▶ **WHAT TO DO**: Could you set down exactly the lines of the data below, starting at the one that holds "112 143 355.36" and ending at the one that holds "153 154 291.99", both included, and only those?

═══ AVAILABLE RECORDS

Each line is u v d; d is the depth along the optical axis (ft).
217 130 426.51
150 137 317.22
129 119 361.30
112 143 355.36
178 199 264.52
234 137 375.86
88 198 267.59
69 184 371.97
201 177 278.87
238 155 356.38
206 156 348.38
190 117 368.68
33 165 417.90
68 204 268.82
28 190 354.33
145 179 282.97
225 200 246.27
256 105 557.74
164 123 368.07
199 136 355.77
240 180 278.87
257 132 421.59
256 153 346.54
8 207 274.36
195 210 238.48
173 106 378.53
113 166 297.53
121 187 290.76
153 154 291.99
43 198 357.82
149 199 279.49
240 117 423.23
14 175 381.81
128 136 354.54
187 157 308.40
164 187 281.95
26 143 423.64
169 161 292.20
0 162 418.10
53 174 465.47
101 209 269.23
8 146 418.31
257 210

══════

▶ **EXERCISE RESULT**:
112 143 355.36
178 199 264.52
234 137 375.86
88 198 267.59
69 184 371.97
201 177 278.87
238 155 356.38
206 156 348.38
190 117 368.68
33 165 417.90
68 204 268.82
28 190 354.33
145 179 282.97
225 200 246.27
256 105 557.74
164 123 368.07
199 136 355.77
240 180 278.87
257 132 421.59
256 153 346.54
8 207 274.36
195 210 238.48
173 106 378.53
113 166 297.53
121 187 290.76
153 154 291.99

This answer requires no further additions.